_Given exercise_
Put the lines below into a JSON list of strings, one string per line, with blank lines left out. Leave the pictures out of your answer.

>> Begin Material shown

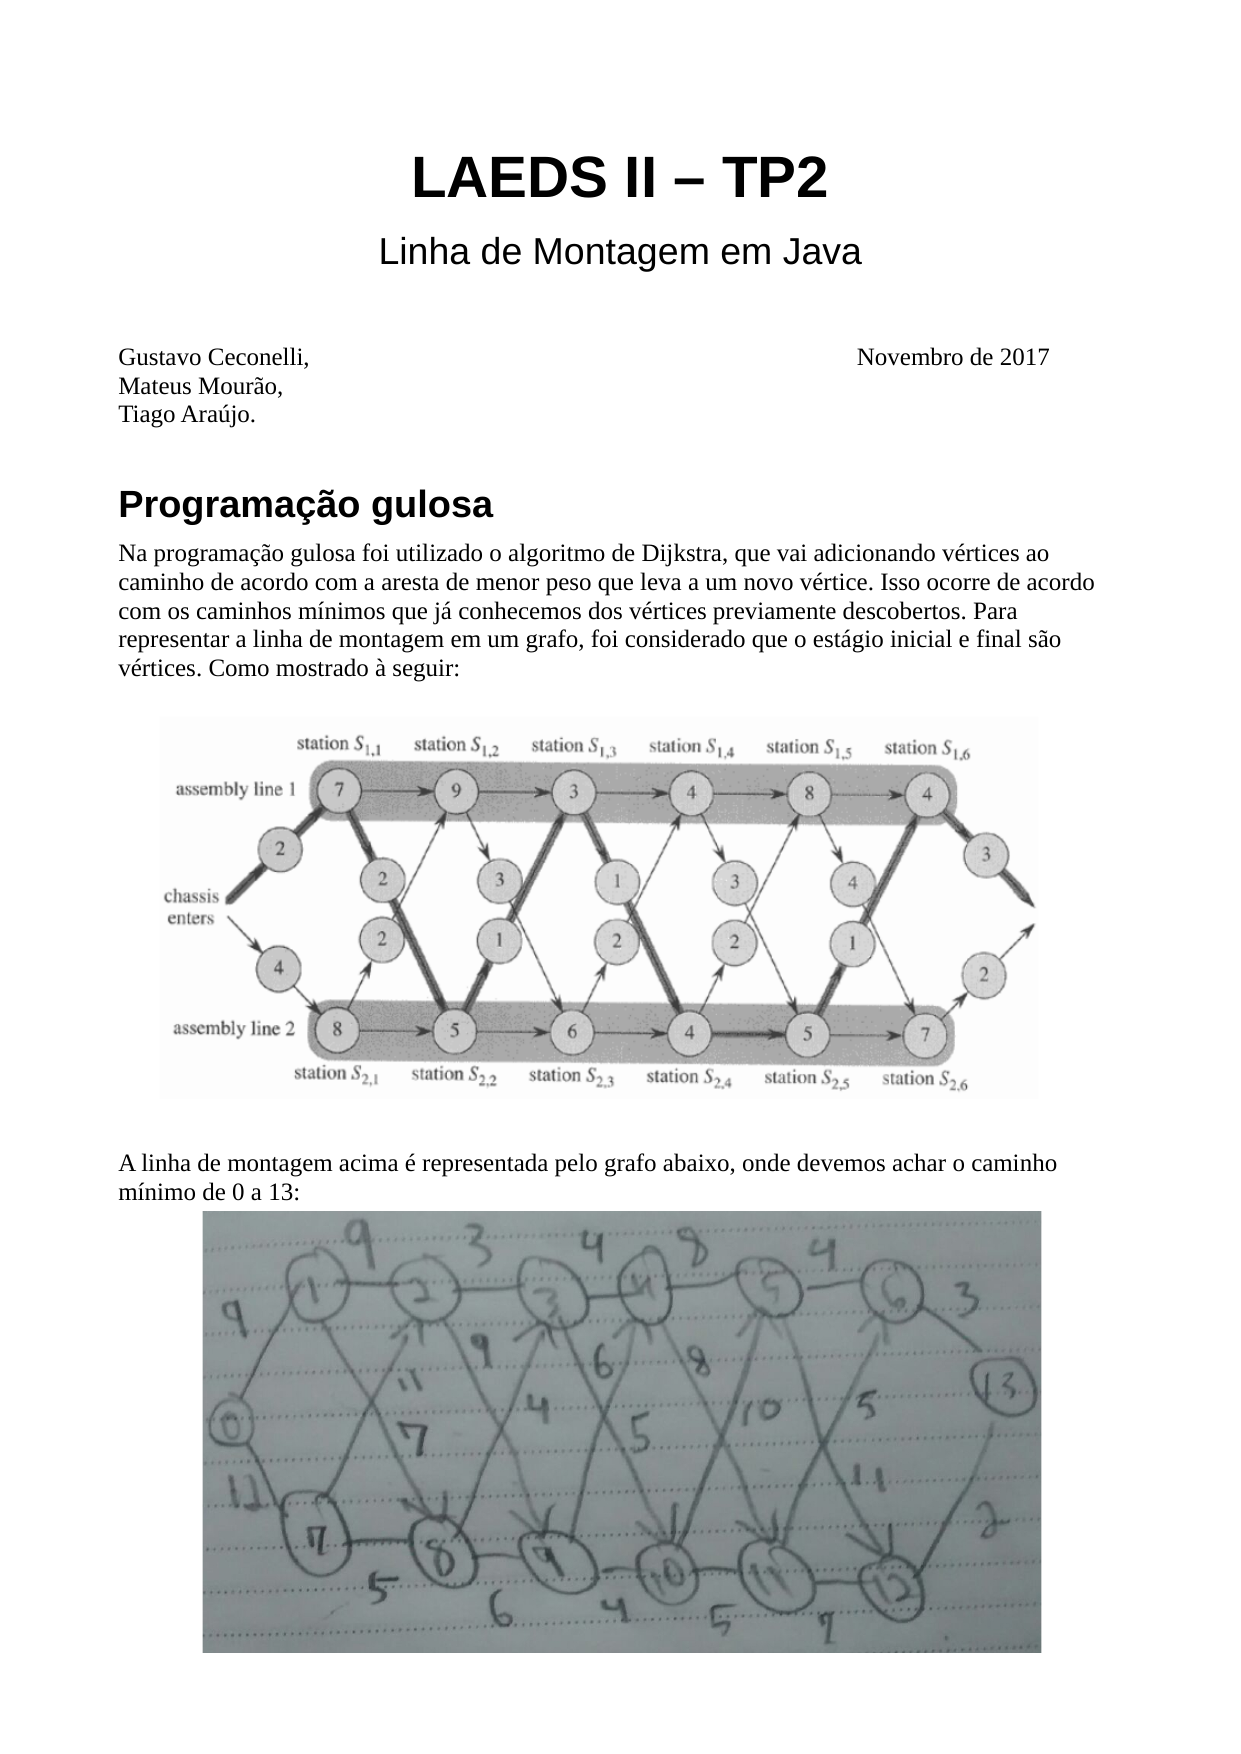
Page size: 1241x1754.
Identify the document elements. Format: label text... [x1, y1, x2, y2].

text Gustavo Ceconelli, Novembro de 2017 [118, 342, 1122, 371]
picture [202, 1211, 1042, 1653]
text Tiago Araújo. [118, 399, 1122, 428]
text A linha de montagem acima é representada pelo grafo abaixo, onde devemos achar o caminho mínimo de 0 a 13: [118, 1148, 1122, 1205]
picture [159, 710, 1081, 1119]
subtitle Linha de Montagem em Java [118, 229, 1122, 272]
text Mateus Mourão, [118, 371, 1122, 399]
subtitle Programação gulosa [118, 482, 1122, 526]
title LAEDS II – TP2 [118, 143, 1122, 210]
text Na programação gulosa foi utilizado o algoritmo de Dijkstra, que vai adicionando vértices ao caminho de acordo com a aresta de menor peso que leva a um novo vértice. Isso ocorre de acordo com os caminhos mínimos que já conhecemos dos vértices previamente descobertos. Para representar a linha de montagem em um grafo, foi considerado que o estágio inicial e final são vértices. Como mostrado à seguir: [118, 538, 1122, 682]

>> End Material shown

_Complete answer_
[
  "Page size: 1241x1754.",
  "Identify the document elements. Format: label text... [x1, y1, x2, y2].",
  "text Gustavo Ceconelli, Novembro de 2017 [118, 342, 1122, 371]",
  "picture [202, 1211, 1042, 1653]",
  "text Tiago Araújo. [118, 399, 1122, 428]",
  "text A linha de montagem acima é representada pelo grafo abaixo, onde devemos achar o caminho mínimo de 0 a 13: [118, 1148, 1122, 1205]",
  "picture [159, 710, 1081, 1119]",
  "subtitle Linha de Montagem em Java [118, 229, 1122, 272]",
  "text Mateus Mourão, [118, 371, 1122, 399]",
  "subtitle Programação gulosa [118, 482, 1122, 526]",
  "title LAEDS II – TP2 [118, 143, 1122, 210]",
  "text Na programação gulosa foi utilizado o algoritmo de Dijkstra, que vai adicionando vértices ao caminho de acordo com a aresta de menor peso que leva a um novo vértice. Isso ocorre de acordo com os caminhos mínimos que já conhecemos dos vértices previamente descobertos. Para representar a linha de montagem em um grafo, foi considerado que o estágio inicial e final são vértices. Como mostrado à seguir: [118, 538, 1122, 682]"
]